*To do*. Copy the records below exactly, from the line containing "pose: elev=267.5 azim=101.3" through the last line of the records.

## Begin Record list

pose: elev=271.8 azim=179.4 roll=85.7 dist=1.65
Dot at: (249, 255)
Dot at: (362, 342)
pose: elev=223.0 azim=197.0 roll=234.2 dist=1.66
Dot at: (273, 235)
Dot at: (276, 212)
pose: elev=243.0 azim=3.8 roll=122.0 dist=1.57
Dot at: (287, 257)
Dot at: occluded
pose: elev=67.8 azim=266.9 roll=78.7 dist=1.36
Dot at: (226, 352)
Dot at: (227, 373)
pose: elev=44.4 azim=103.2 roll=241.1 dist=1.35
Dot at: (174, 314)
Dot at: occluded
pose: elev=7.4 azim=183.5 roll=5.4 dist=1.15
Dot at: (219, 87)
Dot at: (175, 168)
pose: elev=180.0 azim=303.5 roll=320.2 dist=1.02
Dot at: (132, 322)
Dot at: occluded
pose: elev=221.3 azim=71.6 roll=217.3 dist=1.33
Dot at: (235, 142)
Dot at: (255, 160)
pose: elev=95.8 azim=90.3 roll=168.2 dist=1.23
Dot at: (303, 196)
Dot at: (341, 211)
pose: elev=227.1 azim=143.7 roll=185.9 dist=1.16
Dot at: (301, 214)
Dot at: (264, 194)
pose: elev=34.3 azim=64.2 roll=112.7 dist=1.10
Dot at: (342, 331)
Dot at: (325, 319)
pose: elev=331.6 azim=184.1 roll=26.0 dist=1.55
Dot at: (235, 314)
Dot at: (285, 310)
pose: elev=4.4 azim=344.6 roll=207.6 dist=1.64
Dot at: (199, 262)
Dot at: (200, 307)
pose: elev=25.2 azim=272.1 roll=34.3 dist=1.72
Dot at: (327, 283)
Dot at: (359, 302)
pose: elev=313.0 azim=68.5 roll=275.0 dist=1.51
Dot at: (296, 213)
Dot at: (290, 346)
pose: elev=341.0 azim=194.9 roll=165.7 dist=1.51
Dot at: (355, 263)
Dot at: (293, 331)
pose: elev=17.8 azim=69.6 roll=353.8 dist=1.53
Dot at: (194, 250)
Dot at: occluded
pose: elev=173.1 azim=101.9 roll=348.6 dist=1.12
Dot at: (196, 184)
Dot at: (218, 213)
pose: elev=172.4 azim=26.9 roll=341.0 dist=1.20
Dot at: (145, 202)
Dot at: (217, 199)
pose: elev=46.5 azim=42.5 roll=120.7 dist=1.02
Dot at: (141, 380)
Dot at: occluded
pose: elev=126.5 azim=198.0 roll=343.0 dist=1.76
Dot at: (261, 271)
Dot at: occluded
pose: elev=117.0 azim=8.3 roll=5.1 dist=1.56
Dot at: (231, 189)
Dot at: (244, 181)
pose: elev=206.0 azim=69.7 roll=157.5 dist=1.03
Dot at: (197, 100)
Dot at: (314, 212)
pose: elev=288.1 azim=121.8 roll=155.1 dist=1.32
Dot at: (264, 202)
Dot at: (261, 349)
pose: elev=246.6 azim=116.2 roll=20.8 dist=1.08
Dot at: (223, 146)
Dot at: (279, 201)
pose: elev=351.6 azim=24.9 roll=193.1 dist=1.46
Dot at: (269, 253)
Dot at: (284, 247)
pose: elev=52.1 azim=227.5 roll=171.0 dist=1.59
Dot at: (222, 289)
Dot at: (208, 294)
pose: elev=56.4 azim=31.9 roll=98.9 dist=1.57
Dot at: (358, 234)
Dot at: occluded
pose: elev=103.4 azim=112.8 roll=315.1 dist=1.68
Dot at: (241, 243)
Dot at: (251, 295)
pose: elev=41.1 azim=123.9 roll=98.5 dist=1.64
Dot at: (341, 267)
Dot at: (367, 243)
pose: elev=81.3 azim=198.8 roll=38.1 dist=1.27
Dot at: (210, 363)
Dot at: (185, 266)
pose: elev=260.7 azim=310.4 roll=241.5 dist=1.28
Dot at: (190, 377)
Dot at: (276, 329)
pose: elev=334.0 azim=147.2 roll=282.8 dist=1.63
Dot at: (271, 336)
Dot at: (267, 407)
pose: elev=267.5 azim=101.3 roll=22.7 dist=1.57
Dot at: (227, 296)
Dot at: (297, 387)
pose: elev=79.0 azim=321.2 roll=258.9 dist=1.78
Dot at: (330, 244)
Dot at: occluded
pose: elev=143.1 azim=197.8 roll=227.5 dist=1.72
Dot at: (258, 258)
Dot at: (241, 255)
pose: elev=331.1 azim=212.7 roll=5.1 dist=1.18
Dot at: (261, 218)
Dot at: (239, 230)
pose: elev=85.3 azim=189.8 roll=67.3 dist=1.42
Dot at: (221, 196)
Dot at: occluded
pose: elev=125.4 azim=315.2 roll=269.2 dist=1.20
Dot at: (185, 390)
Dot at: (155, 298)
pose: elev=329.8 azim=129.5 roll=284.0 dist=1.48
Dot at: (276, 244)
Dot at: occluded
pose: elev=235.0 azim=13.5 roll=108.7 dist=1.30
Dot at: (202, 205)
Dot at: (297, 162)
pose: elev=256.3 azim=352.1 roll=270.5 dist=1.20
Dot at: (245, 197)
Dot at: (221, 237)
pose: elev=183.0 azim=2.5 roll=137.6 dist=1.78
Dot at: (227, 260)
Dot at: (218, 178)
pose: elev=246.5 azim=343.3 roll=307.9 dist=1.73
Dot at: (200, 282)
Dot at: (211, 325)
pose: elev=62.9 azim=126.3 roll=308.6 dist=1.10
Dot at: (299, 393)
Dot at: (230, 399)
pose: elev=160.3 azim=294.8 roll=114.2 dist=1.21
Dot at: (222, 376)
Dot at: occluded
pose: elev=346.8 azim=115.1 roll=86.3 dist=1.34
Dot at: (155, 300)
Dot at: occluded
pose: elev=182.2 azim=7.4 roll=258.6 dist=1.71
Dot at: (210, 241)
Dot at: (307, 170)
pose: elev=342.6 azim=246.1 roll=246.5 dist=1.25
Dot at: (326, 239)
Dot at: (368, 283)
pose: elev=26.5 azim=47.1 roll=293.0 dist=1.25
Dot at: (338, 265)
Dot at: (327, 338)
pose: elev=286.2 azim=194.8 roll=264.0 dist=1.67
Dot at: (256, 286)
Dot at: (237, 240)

## End Record list

*Finished exercise*.
pose: elev=267.5 azim=101.3 roll=22.7 dist=1.57
Dot at: (227, 296)
Dot at: (297, 387)
pose: elev=79.0 azim=321.2 roll=258.9 dist=1.78
Dot at: (330, 244)
Dot at: occluded
pose: elev=143.1 azim=197.8 roll=227.5 dist=1.72
Dot at: (258, 258)
Dot at: (241, 255)
pose: elev=331.1 azim=212.7 roll=5.1 dist=1.18
Dot at: (261, 218)
Dot at: (239, 230)
pose: elev=85.3 azim=189.8 roll=67.3 dist=1.42
Dot at: (221, 196)
Dot at: occluded
pose: elev=125.4 azim=315.2 roll=269.2 dist=1.20
Dot at: (185, 390)
Dot at: (155, 298)
pose: elev=329.8 azim=129.5 roll=284.0 dist=1.48
Dot at: (276, 244)
Dot at: occluded
pose: elev=235.0 azim=13.5 roll=108.7 dist=1.30
Dot at: (202, 205)
Dot at: (297, 162)
pose: elev=256.3 azim=352.1 roll=270.5 dist=1.20
Dot at: (245, 197)
Dot at: (221, 237)
pose: elev=183.0 azim=2.5 roll=137.6 dist=1.78
Dot at: (227, 260)
Dot at: (218, 178)
pose: elev=246.5 azim=343.3 roll=307.9 dist=1.73
Dot at: (200, 282)
Dot at: (211, 325)
pose: elev=62.9 azim=126.3 roll=308.6 dist=1.10
Dot at: (299, 393)
Dot at: (230, 399)
pose: elev=160.3 azim=294.8 roll=114.2 dist=1.21
Dot at: (222, 376)
Dot at: occluded
pose: elev=346.8 azim=115.1 roll=86.3 dist=1.34
Dot at: (155, 300)
Dot at: occluded
pose: elev=182.2 azim=7.4 roll=258.6 dist=1.71
Dot at: (210, 241)
Dot at: (307, 170)
pose: elev=342.6 azim=246.1 roll=246.5 dist=1.25
Dot at: (326, 239)
Dot at: (368, 283)
pose: elev=26.5 azim=47.1 roll=293.0 dist=1.25
Dot at: (338, 265)
Dot at: (327, 338)
pose: elev=286.2 azim=194.8 roll=264.0 dist=1.67
Dot at: (256, 286)
Dot at: (237, 240)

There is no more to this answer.